What exactly is courage? Courage is the ability to do what needs to be done, or feel what needs to be felt, in spite of fear. It’s the willingness to risk or act even when we are frightened or in pain. If you want to gain emotional strength and have more courage, you can. In fact, you already have a great deal of courage. We seldom think much about the courage we exert in simple, “normal” situations: having a baby, going to work day after day, sustaining relationships. It takes courage to fall in love, be honest with ourselves, survive a loss, move away from home, share a fear with a friend, ask for a raise, get a divorce, take on a job that challenges us, grow older, or tell someone when we’re angry or hurt. Try writing down a list of things you’ve done even though you felt afraid. Those were acts of courage. Sometimes just getting up in the morning and proceeding with
your life takes tremendous courage.
I hope it’s clear by now that we already have courage. Being courageous, and moving toward a fuller realization of our own authentic self, is a natural process. What is it that keeps us from realizing our full, courageous potential? Fear! What do we fear? We fear the unknown, anything that has been painful for us in the past, or anything that feels different and risky.
Actually risk has an entirely different side too. With the right attitude, we can experience risk as exhilarating and creative. Risk is necessary for change, and change is necessary for growth. Growth is inevitable. We will grow, but will it be toward freedom or toward fearfulness? In order to be free, we need to learn to honor our fears but not allow them to control our lives.

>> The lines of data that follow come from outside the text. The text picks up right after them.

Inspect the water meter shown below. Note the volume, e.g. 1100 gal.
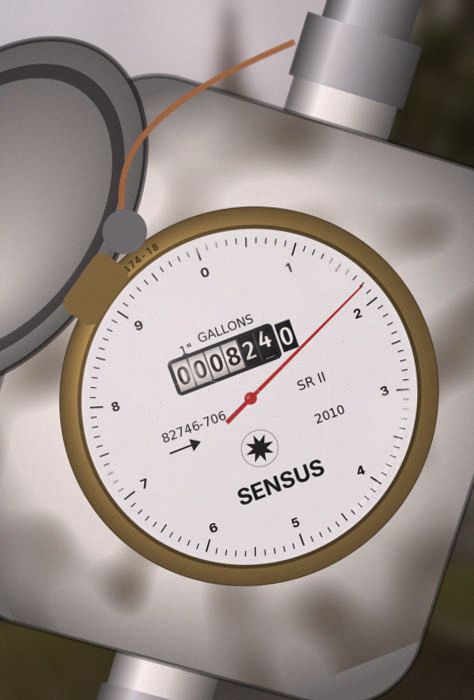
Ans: 8241.8 gal
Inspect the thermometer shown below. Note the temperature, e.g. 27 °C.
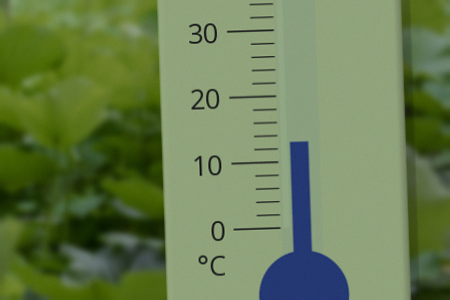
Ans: 13 °C
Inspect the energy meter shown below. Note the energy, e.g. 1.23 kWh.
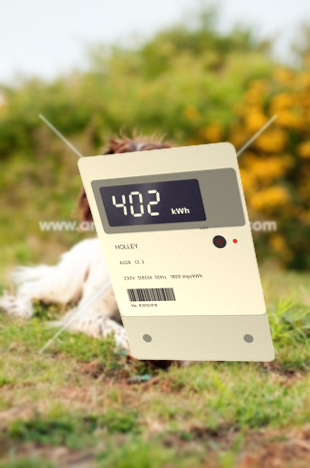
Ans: 402 kWh
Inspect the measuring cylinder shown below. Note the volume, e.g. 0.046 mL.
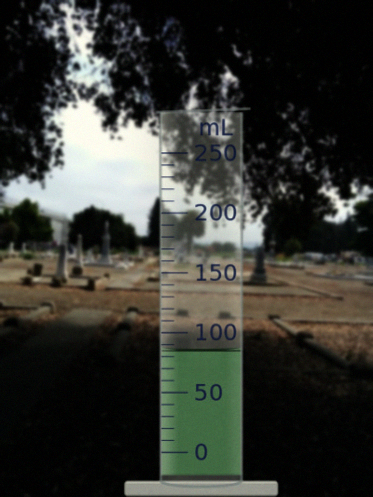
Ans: 85 mL
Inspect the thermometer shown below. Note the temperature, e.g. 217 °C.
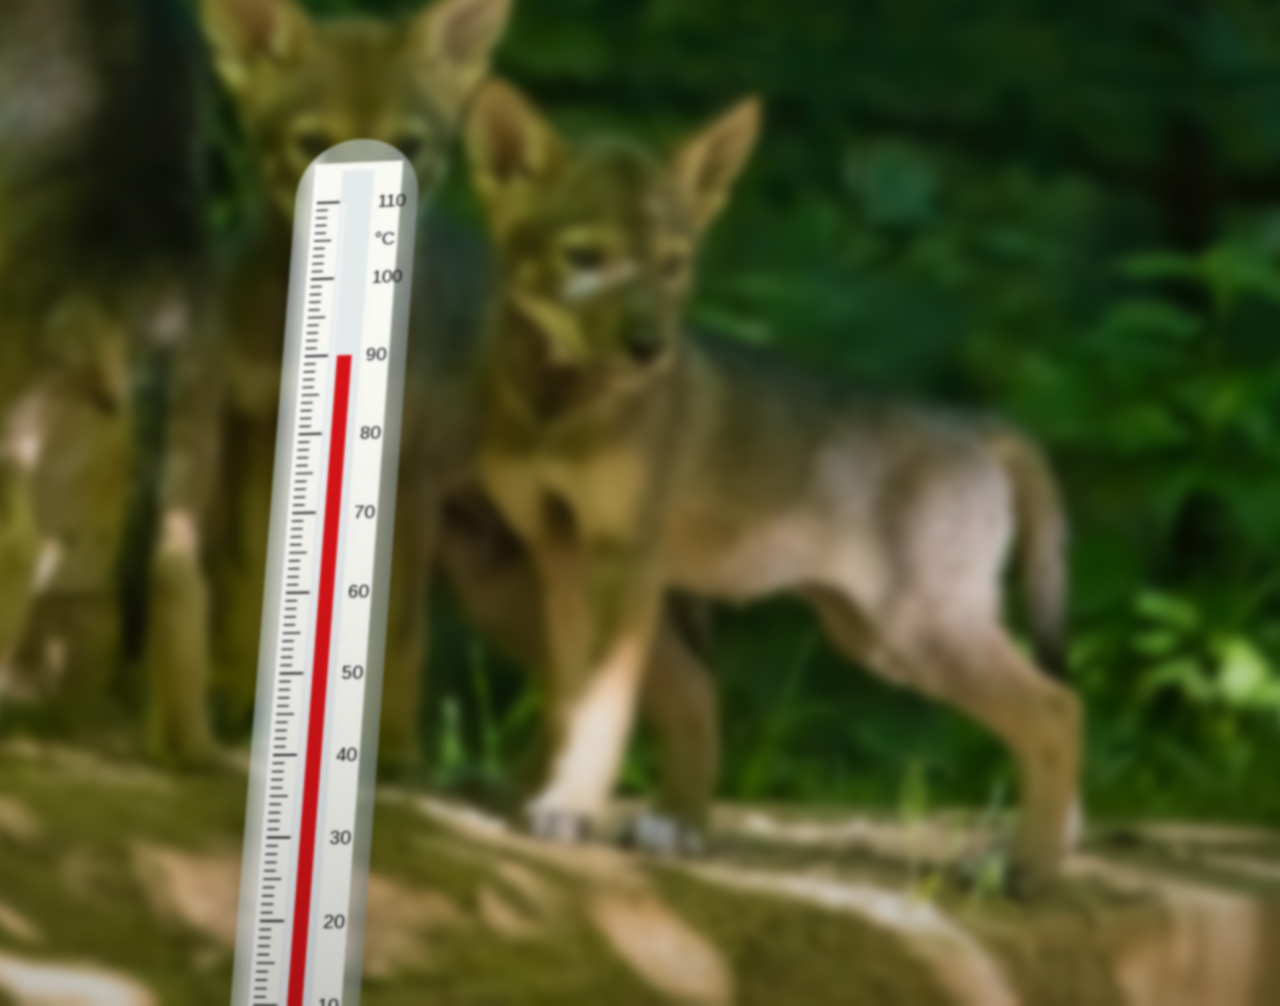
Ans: 90 °C
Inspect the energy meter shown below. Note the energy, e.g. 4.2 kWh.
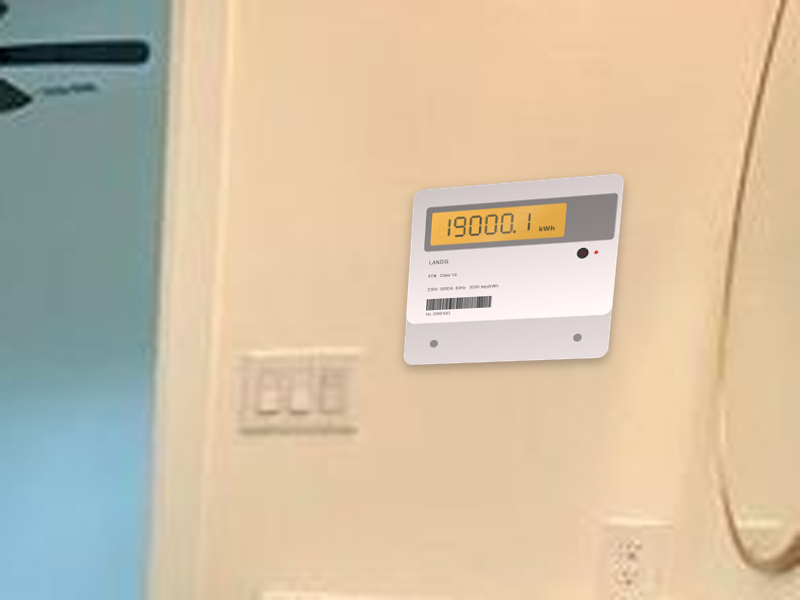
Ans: 19000.1 kWh
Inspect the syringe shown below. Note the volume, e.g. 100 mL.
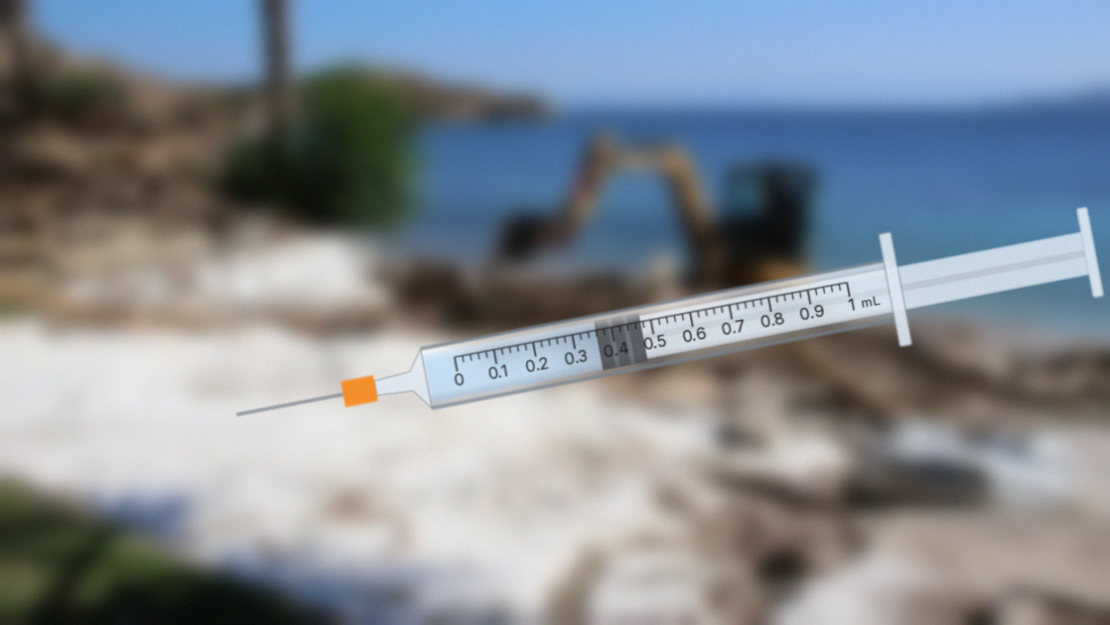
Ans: 0.36 mL
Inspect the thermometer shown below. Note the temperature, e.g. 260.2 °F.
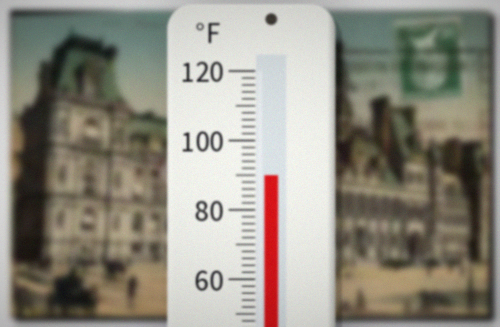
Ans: 90 °F
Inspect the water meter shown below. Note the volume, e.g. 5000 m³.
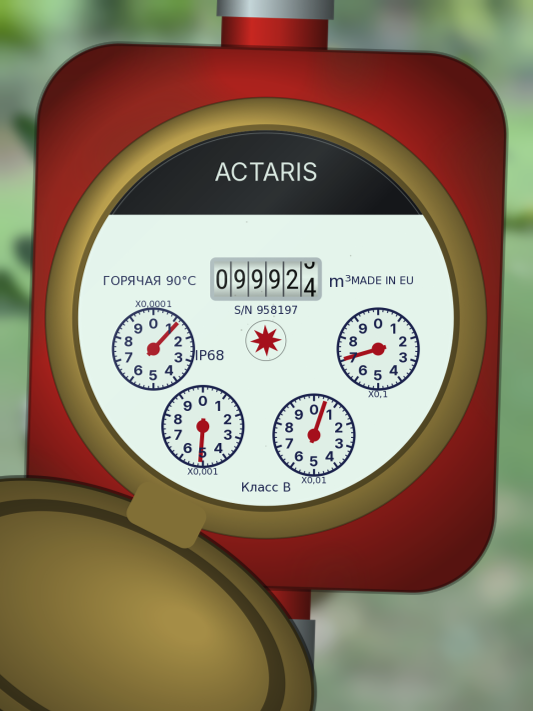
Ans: 99923.7051 m³
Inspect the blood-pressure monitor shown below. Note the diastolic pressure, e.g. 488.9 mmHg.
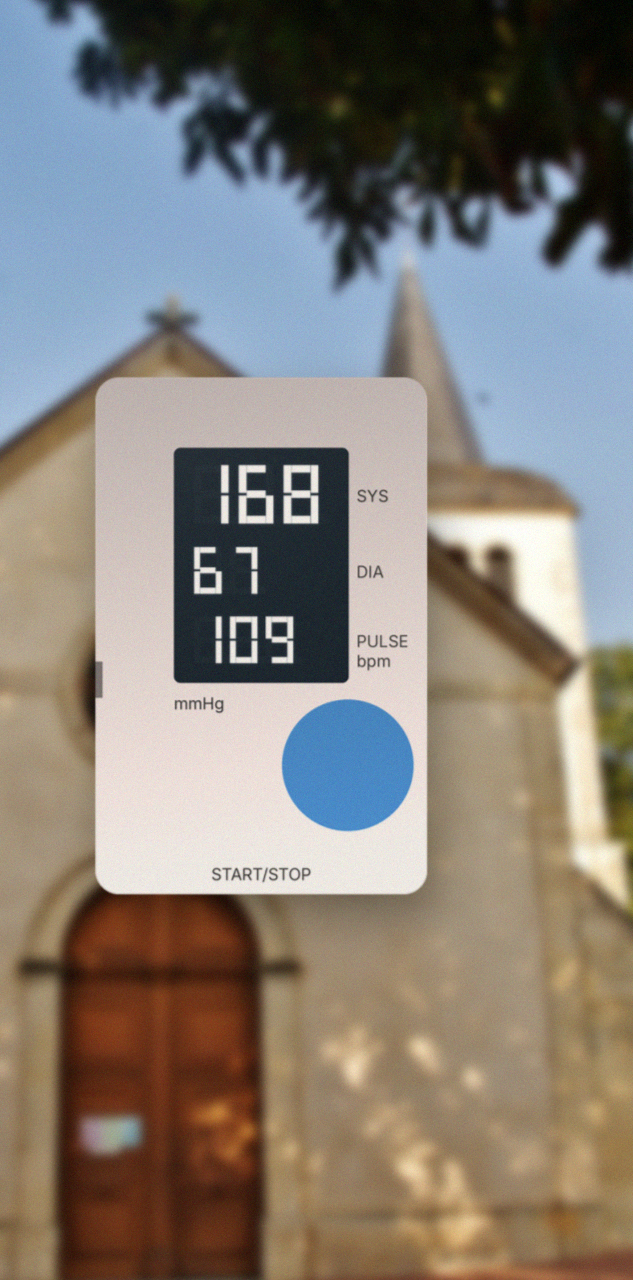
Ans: 67 mmHg
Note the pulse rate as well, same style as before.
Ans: 109 bpm
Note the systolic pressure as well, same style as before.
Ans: 168 mmHg
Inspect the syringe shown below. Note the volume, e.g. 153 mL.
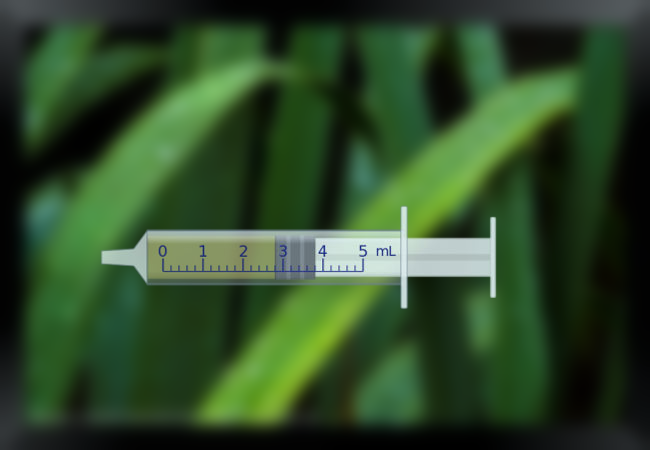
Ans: 2.8 mL
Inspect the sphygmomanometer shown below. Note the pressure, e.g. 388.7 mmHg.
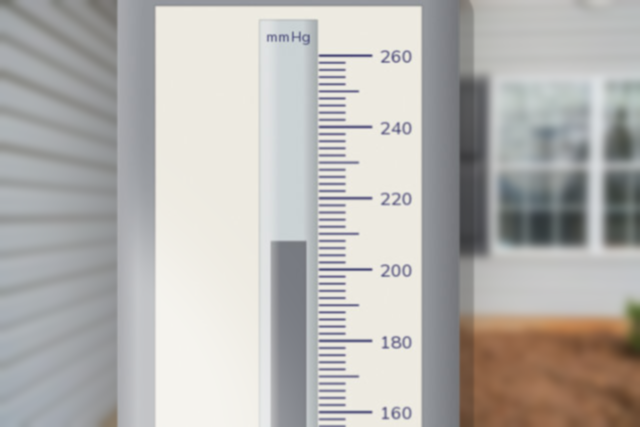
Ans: 208 mmHg
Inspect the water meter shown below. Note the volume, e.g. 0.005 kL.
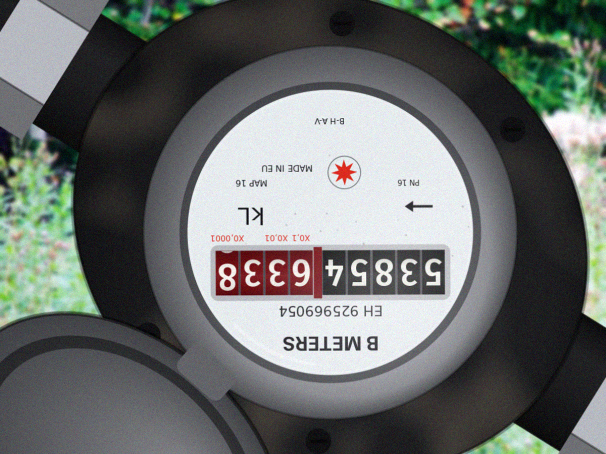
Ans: 53854.6338 kL
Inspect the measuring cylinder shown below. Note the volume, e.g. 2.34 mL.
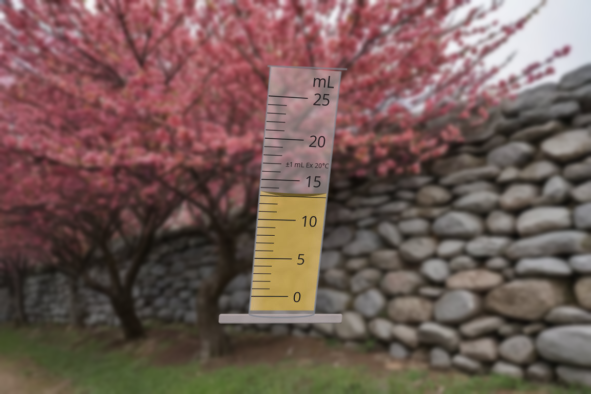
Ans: 13 mL
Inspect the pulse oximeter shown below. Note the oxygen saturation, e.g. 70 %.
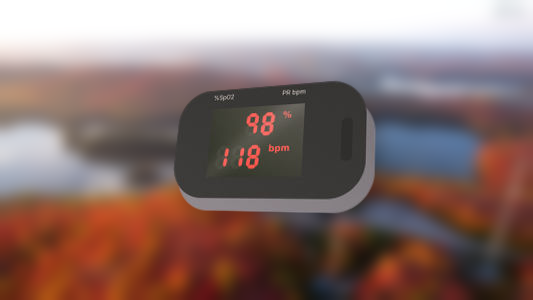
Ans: 98 %
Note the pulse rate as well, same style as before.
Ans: 118 bpm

Bringing our fears out into the open and talking honestly about them helps us work through them. An unspoken fear grows and gains force becoming much more powerful than one
that is shared.
The trouble is, we’re afraid to talk about our fears because we think others will see us as too emotional, immature, or foolish. So we keep quiet, thus creating a self-enclosed inner world in which we condemn ourselves for feeling as we do and believe we’re the only fearful people we know. Our fear creates crippling isolation. But as we risk voicing our fear and find it accepted gently by others, it loses its power.